### Exercise material
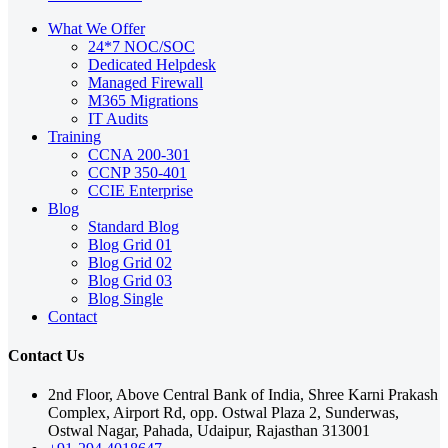
What We Offer
24*7 NOC/SOC
Dedicated Helpdesk
Managed Firewall
M365 Migrations
IT Audits
Training
CCNA 200-301
CCNP 350-401
CCIE Enterprise
Blog
Standard Blog
Blog Grid 01
Blog Grid 02
Blog Grid 03
Blog Single
Contact
Contact Us
2nd Floor, Above Central Bank of India, Shree Karni Prakash
Complex, Airport Rd, opp. Ostwal Plaza 2, Sunderwas,
Ostwal Nagar, Pahada, Udaipur, Rajasthan 313001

### Problem to solve
Pictures stay out; copy every entry above exactly.

### Response to this exercise
What We Offer
24*7 NOC/SOC
Dedicated Helpdesk
Managed Firewall
M365 Migrations
IT Audits
Training
CCNA 200-301
CCNP 350-401
CCIE Enterprise
Blog
Standard Blog
Blog Grid 01
Blog Grid 02
Blog Grid 03
Blog Single
Contact
Contact Us
2nd Floor, Above Central Bank of India, Shree Karni Prakash
Complex, Airport Rd, opp. Ostwal Plaza 2, Sunderwas,
Ostwal Nagar, Pahada, Udaipur, Rajasthan 313001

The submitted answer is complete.